The sun was now shining in through the curtains and I could see that the clock on the wall read 6.00 o'clock. We had stayed up late. After we came back from the club, we didn't go straight into the bed business- which somehow made me feel funny...maybe even happy? We sat on the couch watching some black and white film that we found on one of the channels. We ordered food and talked. It wasn't really awkward as some might expect. To be honest there wasn't one moment that the room was filled with silence- except for the few times when we kissed- or when I went to the bathroom. After we ate, it was already past midnight and I was lost in my own thoughts- I thought if I should go back to the club or should I stay, but after I thought about how much money Justin paid Mark just so I wouldn't have to work- I couldn't bring myself to. I kissed him and we ended up naked in his bed- doing something that drove me crazy. It was something magical and not even if I was the biggest liar on earth could I bring myself to say that 'it was only a good fuck'.

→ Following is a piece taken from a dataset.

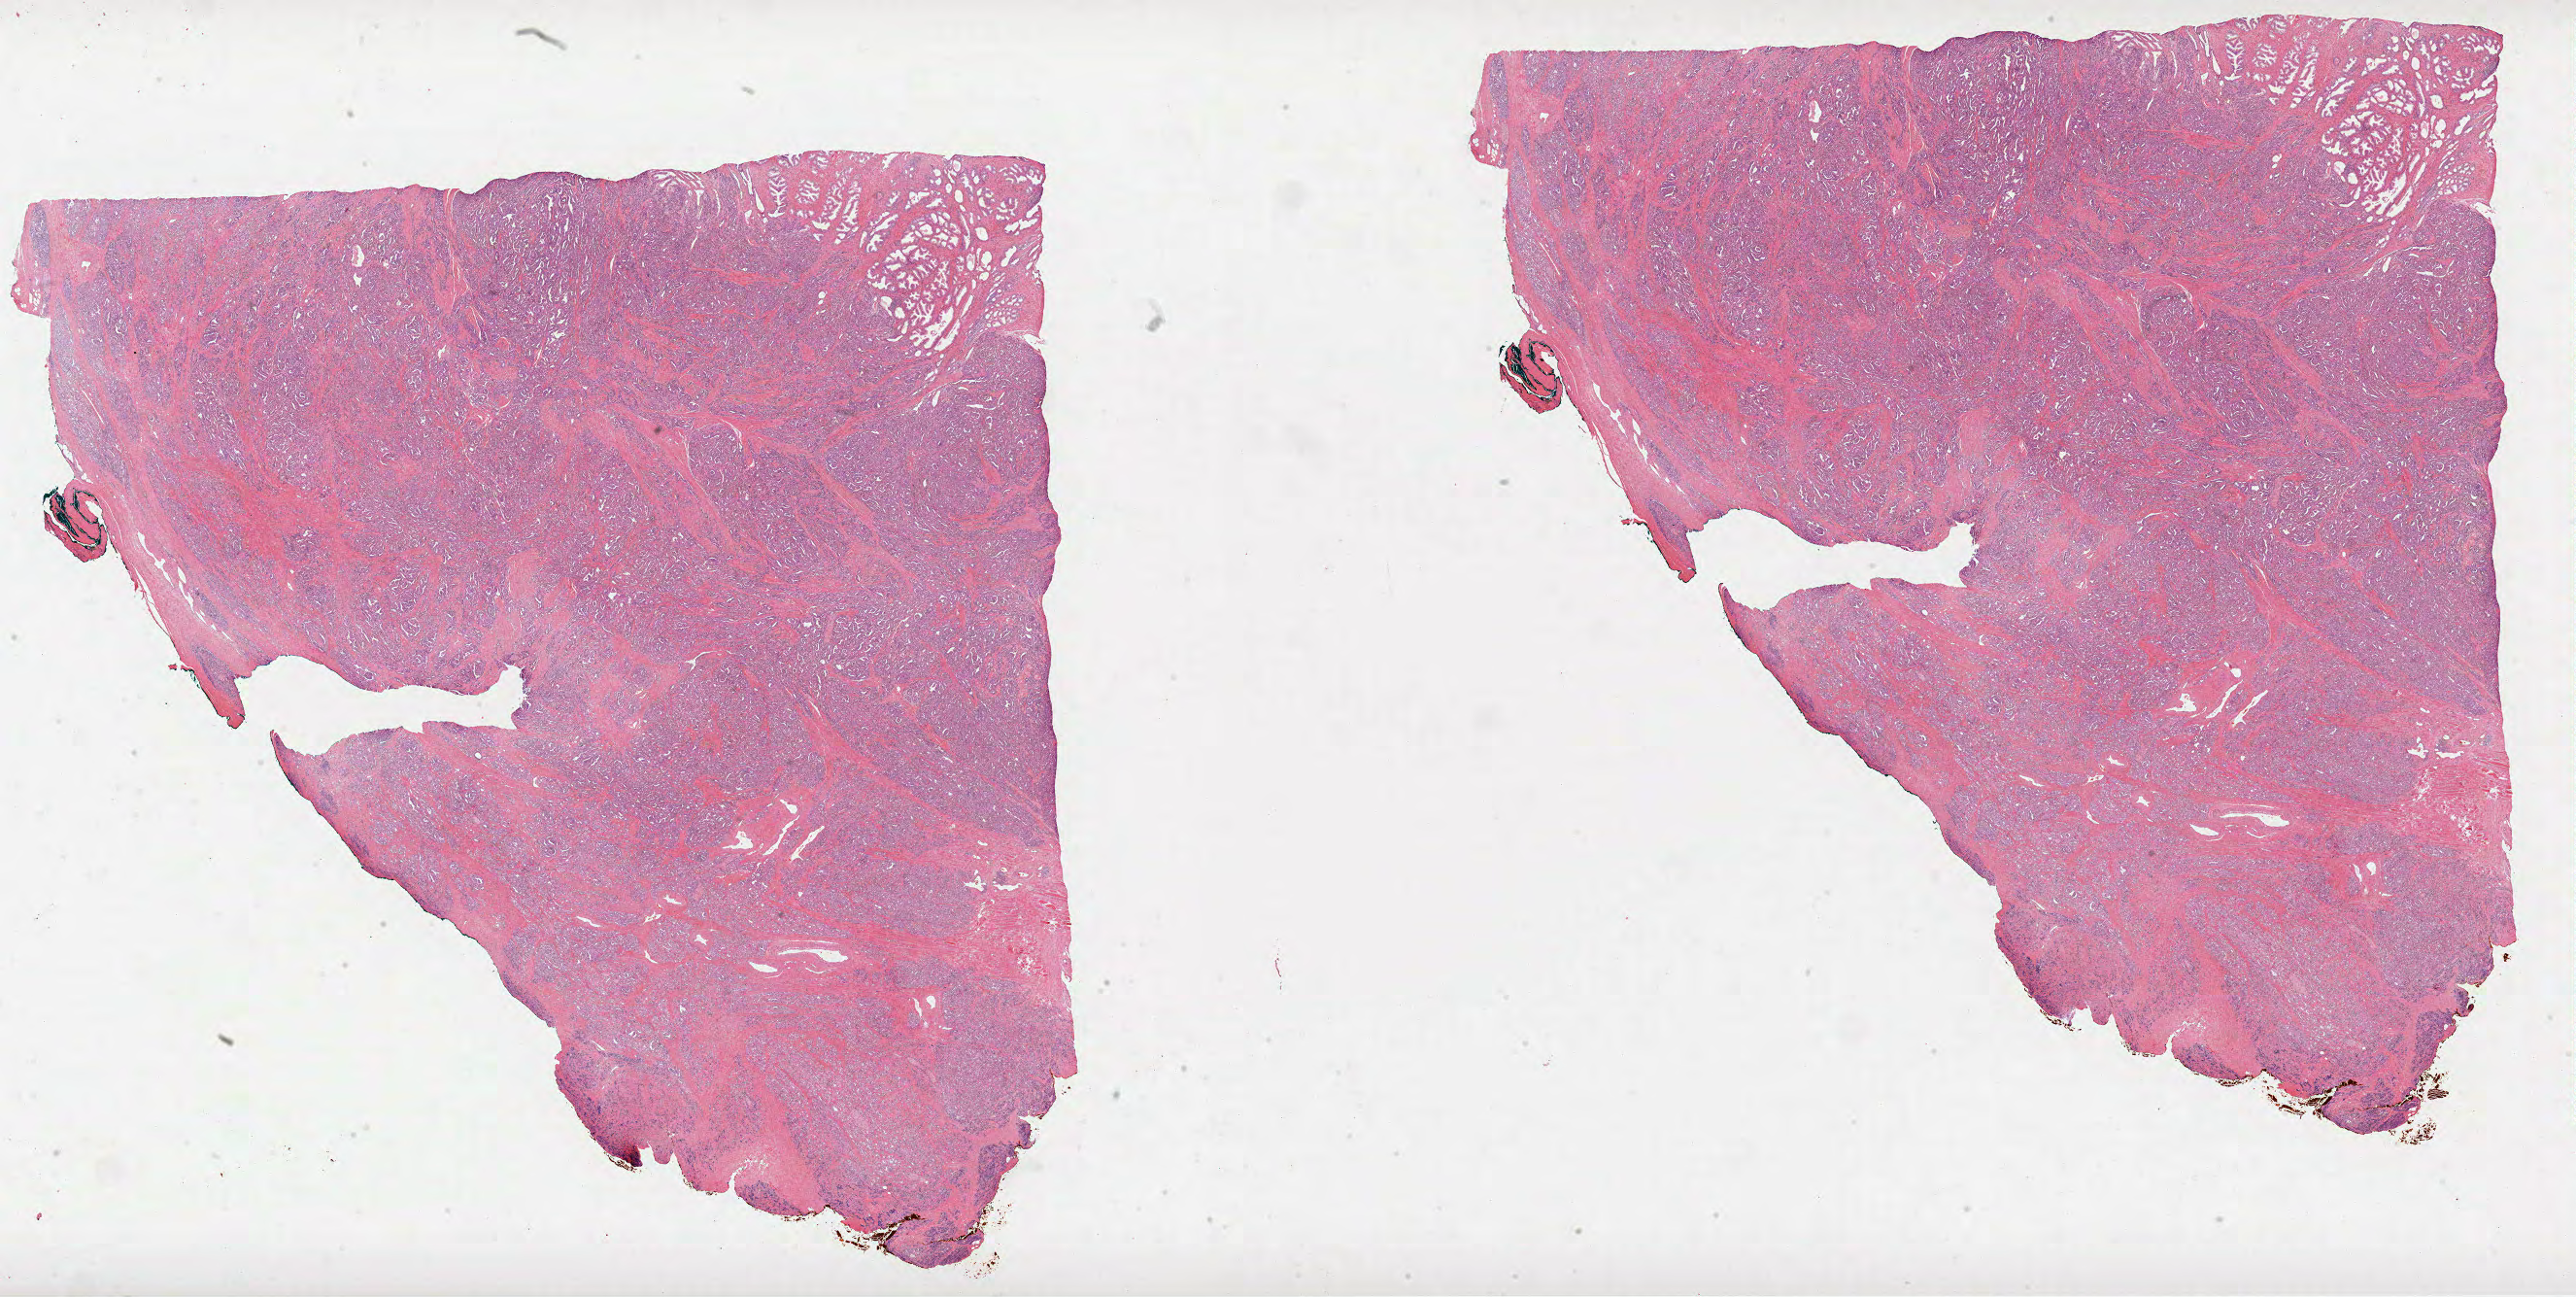
Digitized H&E tissue section (whole slide) — low-resolution overview of the scanned area, about 42.8 x 21.5 mm. Formalin-fixed paraffin-embedded (FFPE) diagnostic section. Sample: primary tumour, prostate. Male patient; age at initial diagnosis 57 years. Gleason score: 7 (4+3).
Pathologic diagnosis: Acinar cell carcinoma (prostate gland).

"Sel?" I heard a husky voice and I lifted my eyes, seeing Justin looking down at me. I smiled up at him and reached up a bit- pecking his lips. He smiled at me and pulled the covers over our heads, rolling on top of me. He placed his lips on mine and I giggled. He pulled away after a minute and pulled the cover off our heads. I lay down next to him, my arm and leg draped around him.
"Do you have to work today babe?" Justin asked as he played with one of my curls. I smiled slightly to myself and shook my head. This felt like heaven. I was happy- and nothing at the moment could force the smile off my face.
"Okay then...we are going shopping," Justin stated and wrapped his arms around me, bringing me closer to him.
Yep- the day just got better and better!